DForce DeFi Protocol Breached, $25 Million in BTC and ETH Lost

On April 19, the decentralized finance (DeFi) Prime explorer discovered strange activity on the dForce multi-purpose protocol. It soon became relatively clear that the China-based Defi protocol’s funds were wiped out entirely. Up to 25 million dollars of customers’ crypto was lost due to an entirely-known exploit that exists on an ETH token.

On April 14, dForce said that it acquired 1.5 million dollars in a seed round that was spearheaded by crypto VC fund Multicoin Capital. The money was siphoned from the Lendf.Me contracts. By description, Lendf.Me is a lending protocol that operates as a part of dForce in a huge collection of DeFi protocols.

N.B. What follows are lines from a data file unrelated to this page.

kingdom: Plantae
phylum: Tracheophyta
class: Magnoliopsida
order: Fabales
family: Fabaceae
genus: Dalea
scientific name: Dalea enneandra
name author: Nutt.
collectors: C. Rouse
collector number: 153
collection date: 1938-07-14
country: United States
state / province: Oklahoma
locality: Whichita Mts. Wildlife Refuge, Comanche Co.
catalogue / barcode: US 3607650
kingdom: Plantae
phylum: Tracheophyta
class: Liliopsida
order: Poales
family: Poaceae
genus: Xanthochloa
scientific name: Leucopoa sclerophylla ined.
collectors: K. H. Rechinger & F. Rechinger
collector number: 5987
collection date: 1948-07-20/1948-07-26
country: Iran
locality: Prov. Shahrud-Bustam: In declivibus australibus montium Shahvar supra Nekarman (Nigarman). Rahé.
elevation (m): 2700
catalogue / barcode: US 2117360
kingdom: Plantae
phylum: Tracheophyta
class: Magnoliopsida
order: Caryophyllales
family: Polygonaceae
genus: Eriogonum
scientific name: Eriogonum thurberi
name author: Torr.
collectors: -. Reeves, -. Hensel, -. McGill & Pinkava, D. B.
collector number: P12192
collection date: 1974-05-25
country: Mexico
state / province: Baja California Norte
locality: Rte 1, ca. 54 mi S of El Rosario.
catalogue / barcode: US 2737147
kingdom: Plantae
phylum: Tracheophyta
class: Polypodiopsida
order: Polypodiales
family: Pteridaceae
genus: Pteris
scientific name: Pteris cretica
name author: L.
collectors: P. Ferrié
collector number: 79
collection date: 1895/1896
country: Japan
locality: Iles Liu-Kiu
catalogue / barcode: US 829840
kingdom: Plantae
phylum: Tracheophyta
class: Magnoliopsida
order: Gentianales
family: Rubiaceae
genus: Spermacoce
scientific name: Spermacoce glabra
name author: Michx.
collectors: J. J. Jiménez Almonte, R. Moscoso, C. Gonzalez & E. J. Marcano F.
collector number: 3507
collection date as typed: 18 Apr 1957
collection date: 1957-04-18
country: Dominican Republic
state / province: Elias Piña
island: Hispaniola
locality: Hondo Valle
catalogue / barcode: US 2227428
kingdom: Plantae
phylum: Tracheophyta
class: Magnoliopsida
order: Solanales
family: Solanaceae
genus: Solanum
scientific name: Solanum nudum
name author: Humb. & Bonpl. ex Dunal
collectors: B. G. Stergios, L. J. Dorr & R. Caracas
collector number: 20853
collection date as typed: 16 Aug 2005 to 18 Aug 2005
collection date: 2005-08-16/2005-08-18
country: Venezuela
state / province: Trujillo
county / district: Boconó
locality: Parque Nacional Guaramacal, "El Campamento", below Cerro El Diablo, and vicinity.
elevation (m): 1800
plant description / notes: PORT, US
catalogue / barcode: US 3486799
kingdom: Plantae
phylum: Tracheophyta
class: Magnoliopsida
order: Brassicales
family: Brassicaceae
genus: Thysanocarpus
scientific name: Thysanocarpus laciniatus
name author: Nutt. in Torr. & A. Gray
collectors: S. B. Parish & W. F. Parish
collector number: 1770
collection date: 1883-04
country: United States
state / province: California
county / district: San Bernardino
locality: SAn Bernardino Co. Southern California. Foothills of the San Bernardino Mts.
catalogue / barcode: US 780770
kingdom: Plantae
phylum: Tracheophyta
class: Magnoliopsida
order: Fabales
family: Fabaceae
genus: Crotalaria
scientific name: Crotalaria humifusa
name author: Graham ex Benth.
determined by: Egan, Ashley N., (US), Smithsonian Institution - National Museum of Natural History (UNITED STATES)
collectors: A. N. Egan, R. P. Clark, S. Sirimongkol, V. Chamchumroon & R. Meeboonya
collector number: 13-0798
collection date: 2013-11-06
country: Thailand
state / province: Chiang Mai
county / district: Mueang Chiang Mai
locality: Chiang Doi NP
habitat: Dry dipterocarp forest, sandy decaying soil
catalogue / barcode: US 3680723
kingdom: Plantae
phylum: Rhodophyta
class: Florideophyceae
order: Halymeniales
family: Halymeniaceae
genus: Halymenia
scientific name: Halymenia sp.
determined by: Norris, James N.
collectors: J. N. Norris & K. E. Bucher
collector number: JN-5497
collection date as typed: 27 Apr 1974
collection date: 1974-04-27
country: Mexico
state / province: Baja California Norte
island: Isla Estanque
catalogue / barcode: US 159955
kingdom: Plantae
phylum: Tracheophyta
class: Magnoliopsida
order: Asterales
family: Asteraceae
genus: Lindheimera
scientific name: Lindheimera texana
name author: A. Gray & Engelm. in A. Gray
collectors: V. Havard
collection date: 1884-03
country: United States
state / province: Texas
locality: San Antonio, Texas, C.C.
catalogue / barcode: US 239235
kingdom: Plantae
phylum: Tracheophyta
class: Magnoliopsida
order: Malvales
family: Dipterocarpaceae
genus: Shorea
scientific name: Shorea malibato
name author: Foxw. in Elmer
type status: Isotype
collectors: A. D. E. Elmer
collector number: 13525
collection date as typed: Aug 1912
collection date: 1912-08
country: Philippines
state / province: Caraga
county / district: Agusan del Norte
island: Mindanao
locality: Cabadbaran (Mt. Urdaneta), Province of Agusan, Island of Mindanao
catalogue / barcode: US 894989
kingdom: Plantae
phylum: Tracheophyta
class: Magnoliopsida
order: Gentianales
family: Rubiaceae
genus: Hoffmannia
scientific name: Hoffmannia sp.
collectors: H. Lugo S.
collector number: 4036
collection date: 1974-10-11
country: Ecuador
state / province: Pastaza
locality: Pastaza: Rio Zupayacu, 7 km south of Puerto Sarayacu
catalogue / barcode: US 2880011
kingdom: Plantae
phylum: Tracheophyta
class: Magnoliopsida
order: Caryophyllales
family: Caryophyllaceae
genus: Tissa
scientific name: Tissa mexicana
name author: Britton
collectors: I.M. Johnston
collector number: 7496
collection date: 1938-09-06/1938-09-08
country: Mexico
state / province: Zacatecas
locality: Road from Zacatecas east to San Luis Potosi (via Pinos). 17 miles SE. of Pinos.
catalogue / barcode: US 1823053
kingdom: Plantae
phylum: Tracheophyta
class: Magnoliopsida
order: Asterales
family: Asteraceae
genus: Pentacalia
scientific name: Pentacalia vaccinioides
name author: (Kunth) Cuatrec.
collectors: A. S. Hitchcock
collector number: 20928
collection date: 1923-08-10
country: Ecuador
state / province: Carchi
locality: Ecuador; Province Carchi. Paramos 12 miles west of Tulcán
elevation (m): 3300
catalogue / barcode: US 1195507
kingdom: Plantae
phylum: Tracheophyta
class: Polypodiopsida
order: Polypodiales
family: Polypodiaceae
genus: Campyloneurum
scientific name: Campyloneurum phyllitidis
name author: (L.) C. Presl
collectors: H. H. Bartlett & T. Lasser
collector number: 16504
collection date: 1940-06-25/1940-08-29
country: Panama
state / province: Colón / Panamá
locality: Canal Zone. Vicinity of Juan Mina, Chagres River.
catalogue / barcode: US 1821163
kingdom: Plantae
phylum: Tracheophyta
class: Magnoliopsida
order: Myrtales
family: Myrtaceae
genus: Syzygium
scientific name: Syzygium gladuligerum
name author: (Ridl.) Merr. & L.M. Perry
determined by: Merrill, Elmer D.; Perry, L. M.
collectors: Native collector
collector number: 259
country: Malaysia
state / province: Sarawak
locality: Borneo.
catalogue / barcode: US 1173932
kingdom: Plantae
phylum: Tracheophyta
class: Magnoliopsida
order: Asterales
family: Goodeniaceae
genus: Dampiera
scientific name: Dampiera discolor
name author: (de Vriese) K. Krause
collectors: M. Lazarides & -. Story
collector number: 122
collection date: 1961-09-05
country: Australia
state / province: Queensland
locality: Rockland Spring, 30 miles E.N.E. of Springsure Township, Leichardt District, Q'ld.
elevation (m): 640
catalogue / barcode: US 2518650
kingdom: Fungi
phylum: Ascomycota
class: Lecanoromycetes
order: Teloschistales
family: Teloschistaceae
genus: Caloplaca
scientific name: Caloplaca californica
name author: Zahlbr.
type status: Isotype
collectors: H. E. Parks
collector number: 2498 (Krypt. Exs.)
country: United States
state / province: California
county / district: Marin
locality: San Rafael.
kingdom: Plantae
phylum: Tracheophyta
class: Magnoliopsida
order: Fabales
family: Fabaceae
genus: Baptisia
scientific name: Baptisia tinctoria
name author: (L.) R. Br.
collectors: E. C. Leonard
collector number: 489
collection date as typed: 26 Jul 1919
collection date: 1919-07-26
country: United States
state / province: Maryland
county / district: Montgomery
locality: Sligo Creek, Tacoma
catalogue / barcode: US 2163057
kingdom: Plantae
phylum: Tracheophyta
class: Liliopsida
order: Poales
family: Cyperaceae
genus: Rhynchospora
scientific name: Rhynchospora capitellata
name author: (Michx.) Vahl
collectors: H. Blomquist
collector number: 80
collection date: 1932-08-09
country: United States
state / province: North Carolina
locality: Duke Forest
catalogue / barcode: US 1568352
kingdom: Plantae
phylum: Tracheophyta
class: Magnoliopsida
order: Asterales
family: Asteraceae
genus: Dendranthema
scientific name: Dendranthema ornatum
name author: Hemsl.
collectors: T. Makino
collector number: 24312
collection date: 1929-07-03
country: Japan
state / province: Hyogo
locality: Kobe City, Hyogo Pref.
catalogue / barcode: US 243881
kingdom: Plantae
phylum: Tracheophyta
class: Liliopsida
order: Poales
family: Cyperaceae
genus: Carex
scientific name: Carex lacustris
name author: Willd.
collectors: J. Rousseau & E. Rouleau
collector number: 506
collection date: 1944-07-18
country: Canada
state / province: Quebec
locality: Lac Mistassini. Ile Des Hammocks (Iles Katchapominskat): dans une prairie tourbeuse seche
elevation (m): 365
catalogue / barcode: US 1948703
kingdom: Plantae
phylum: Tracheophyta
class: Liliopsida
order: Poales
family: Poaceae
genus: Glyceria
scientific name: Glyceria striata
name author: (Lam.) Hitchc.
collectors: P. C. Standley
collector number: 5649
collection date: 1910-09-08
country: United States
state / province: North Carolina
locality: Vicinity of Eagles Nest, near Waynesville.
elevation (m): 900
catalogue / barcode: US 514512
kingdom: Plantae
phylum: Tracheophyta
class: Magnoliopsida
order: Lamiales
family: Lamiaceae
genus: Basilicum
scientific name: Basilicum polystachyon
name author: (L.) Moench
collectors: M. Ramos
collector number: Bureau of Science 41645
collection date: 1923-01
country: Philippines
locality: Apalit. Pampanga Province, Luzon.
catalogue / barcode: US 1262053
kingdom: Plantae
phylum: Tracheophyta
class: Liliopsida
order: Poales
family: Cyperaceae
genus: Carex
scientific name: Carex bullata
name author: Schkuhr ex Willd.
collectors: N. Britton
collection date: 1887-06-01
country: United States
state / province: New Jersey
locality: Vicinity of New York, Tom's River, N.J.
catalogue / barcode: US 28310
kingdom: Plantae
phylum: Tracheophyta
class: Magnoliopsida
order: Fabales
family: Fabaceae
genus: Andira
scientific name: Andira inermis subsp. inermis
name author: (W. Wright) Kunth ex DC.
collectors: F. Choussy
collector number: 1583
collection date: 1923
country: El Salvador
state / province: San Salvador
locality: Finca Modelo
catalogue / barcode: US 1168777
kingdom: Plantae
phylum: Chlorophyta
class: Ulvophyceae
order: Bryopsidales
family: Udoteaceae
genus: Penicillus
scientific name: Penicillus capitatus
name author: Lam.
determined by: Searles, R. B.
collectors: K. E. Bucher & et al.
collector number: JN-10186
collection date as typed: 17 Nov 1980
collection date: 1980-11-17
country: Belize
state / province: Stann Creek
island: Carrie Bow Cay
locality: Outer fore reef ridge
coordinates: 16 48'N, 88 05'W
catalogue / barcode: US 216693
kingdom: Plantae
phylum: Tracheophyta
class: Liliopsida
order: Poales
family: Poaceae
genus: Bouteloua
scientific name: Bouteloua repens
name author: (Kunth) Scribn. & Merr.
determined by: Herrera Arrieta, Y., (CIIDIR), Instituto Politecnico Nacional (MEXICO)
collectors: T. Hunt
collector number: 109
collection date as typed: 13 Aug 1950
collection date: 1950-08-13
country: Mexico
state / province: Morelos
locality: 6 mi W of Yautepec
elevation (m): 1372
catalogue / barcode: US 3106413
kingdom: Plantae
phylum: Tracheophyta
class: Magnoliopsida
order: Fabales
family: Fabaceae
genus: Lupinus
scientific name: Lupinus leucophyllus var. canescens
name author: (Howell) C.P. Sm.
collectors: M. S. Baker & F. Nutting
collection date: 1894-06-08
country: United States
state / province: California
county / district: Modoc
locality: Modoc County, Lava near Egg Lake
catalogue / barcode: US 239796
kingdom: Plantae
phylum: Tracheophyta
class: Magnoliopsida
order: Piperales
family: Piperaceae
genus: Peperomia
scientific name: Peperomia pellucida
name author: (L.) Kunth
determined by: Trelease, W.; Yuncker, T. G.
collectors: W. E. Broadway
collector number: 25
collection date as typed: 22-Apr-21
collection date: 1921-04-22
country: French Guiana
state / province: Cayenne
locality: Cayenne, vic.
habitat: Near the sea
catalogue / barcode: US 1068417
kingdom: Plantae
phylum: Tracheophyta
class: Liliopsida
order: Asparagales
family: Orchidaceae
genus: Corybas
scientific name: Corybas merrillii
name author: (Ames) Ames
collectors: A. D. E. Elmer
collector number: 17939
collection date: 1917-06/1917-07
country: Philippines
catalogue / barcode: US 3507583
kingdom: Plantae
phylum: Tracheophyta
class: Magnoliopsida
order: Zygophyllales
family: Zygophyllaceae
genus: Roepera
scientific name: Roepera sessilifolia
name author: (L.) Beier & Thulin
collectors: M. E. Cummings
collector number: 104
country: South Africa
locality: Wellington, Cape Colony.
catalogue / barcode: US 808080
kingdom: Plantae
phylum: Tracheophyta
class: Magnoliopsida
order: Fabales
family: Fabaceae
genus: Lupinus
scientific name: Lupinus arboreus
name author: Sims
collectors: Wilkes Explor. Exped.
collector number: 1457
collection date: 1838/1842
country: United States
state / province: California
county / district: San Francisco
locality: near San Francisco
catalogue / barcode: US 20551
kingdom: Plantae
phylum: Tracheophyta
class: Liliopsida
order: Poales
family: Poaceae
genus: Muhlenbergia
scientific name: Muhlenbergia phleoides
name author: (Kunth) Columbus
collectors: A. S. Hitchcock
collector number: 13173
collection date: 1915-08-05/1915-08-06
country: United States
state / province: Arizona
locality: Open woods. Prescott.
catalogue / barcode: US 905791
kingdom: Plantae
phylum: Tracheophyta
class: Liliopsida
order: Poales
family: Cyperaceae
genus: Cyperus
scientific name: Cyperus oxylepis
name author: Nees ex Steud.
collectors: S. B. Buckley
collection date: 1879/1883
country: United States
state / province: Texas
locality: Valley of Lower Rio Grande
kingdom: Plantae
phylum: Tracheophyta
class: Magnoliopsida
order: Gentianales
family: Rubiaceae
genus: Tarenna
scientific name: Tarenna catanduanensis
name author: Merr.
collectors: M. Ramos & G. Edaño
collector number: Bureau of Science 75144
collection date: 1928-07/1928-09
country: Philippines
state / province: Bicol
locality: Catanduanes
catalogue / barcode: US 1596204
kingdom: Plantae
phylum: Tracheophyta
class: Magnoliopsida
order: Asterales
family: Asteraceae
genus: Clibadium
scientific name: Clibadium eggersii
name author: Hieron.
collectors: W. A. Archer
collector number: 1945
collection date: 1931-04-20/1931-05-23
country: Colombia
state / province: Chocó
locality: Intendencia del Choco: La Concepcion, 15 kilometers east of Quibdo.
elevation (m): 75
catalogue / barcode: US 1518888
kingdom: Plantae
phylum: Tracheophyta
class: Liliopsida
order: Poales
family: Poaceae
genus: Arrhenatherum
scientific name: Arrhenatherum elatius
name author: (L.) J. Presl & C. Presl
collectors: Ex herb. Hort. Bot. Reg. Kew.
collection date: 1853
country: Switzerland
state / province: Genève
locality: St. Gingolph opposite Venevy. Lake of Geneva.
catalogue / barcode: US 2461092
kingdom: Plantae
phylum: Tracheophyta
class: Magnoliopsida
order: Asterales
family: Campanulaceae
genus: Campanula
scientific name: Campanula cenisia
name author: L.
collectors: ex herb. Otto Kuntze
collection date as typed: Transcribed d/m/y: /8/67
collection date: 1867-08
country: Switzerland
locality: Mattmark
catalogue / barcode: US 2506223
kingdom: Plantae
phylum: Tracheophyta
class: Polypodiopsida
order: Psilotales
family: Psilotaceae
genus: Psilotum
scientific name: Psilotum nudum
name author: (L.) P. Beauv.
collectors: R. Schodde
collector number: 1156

Up to now, the identity of the criminal remains unknown and their motive for this theft is not yet clear. The address that conducted this ‘crime’ was set up a few hours before perpetrating the hack. Nobody has succeeded in linking the address to a person’s identity through exchange data, for now. But, people are reaching out trying to negotiate with the hacker.

Since that hack, Lendf.Me went offline and as expected all its smart contracts have all been suspended. The stolen tokens were sent to Decentralized Finance lending protocols Aave and Compound. The founder who is also the CEO of Aave, Stani Kulechov, said that approximately 10 million dollars of the stolen token funds were sent to his protocol.

In a strange development, the hackers reimbursed up to $126,014 to Lendf.Me. All that money was returned to the owner with a note that read, “Better luck next time,” according to Chain News.

Uniswap Attack

This hack used similar criteria to an already known Ethereum exploit channel that was used on April 18 to steal over $300,000 dollars from Uniswap decentralized exchange. It was confirmed that all Uniswap smart contracts that comprise of imBTC, an ETH-based, tokenized version of BTC that is operated by TokenIon, were entirely drained. Lendf.Me integrated these imBTC tokens in January 2020.

The Uniswap cyberattack reportedly exploited an already known shortcoming that majorly affects the ERC777 token standard. A cybercriminal can constantly withdraw as much ERC777 token funds as they want from Uniswap platform before the remaining balance is updated due to the manner in which these smart contracts are designed. This method can gradually and constantly deplete the contracts of imBTC before anyone notices it.

The dForce cyberattack is completely separate from the Uniswap cybercrime but it is believed to have used a majorly similar exploitation strategy.

Both Lendf.Me and Tokenlon immediately suspended their smart contracts in the wake of these attacks.

Today, the imBTC pool on Uniswap has been attacked & drained. The hacker utilized an attack vector on ERC777 tokens on Uniswap.

The BTC in custody is not impacted.

We have paused imBTC transfers for now, are evaluating the situation & will notify when transfers are restored

— Tokenlon DEX (@tokenlon) April 18, 2020

In that context, a dForce spokesperson told reporters that the matter is still under critical investigation.

New Attack, Old Strategy

DeFi Rate said that the vulnerability is not new since it resembles the 2016 attack on The DAO. ConsenSys called out the vulnerability in a lengthy exhaustive audit on Uniswap that happened 16 months ago. They concluded that it was a major issue back then. Uniswap will fix the shortcoming in an upgrade that is scheduled to take place later this month.

The CEO of Compound, Robert Leshner, alleges that Lendf.Me had appropriated its open-source code. A report from The Block in January discovered that the term ‘Compound’ featured four times in dForce’s contract.

Up to now, dForce has remained conspicuously quiet about the hacking on all their social medial channels. David Liu is one of the affected users who alleges that he lost around $100,000. He says that it is frustrating. After February’s exploits and unprecedented activities on bZx, in which approximately $1 million was stolen, the investors may become fearful to give their money to any types of smart contracts. For the last three months, these attacks have happened every month.

Currently, much of the money is found in Aave. Returning the money to the owners is challenging since Aave is a decentralized finance platform.